SUPPLIED TEXT:

---+---

Re: High CPU Utilization by meta region

2016-11-28 Thread Timothy Brown
Responses inlined.

On Mon, Nov 28, 2016 at 12:45 PM, Stack  wrote:

> On Sun, Nov 27, 2016 at 6:53 PM, Timothy Brown 
> wrote:
>
> > Hi Everyone,
> >
> > I apologize for starting an additional thread about this but I wasn't
> > subscribed to the users mailing list when I sent the original and can't
> > figure out how to respond to the original :(
> >
> > Original Message:
> >
> > We are seeing about 80% CPU utilization on the Region Server that solely
> > serves the meta table while other region servers typically have under 50%
> > CPU utilization. Is this expected?
> >
> > What is the difference when you compare servers? More requests? More i/o?
> Thread dump the metadata server and let us see a link in here? (What you
> attached below is cut-off... just as it is getting to the good part).
>
>
> There are more requests to the server containing meta. The network in
bytes are greater for the meta regionserver than the others but the network
out bytes are less.

Here's a dropbox link to the output https://dl.dropboxusercontent.com/u/
54494127/thread_dump.txt. I apologize for the cliffhanger.


>
> > Here's some more info about our cluster:
> > HBase version 1.2
> >
>
> Which 1.2?
>
> 1.2.0 which is bundled with CDH 5.8.0

>
>
> > Number of regions: 72
> > Number of tables: 97
> >
>
> On whole cluster? (Can't have more tables than regions...)

---+---

RECORDED DATA:

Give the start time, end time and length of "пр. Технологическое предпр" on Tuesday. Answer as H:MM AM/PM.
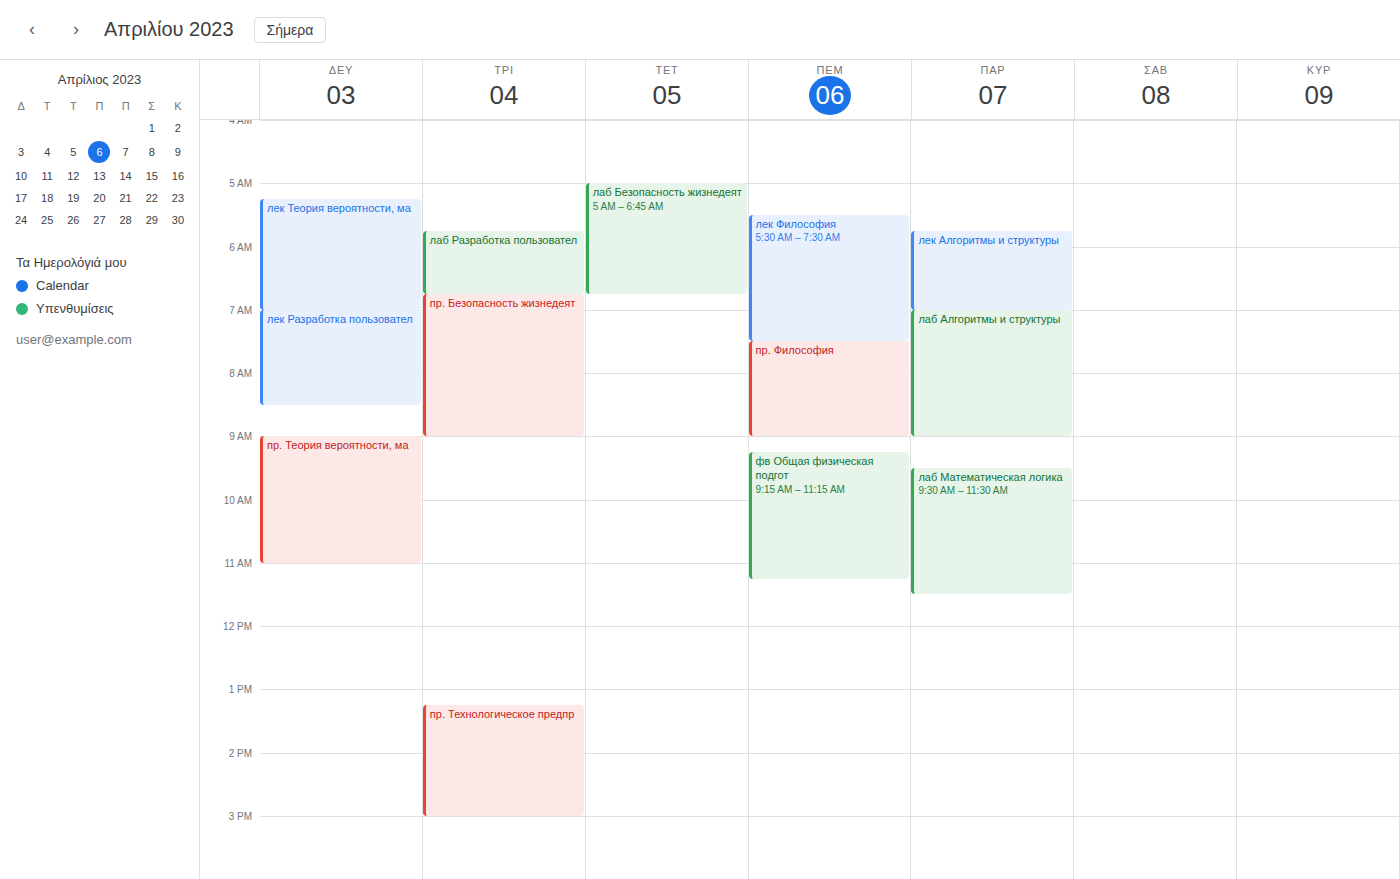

---+---

TASK STATEMENT: In the thread on high CPU use by the meta region, which exact HBase release does the cluster run, and what is it bundled with?

RESPONSE: HBase 1.2.0, bundled with CDH 5.8.0.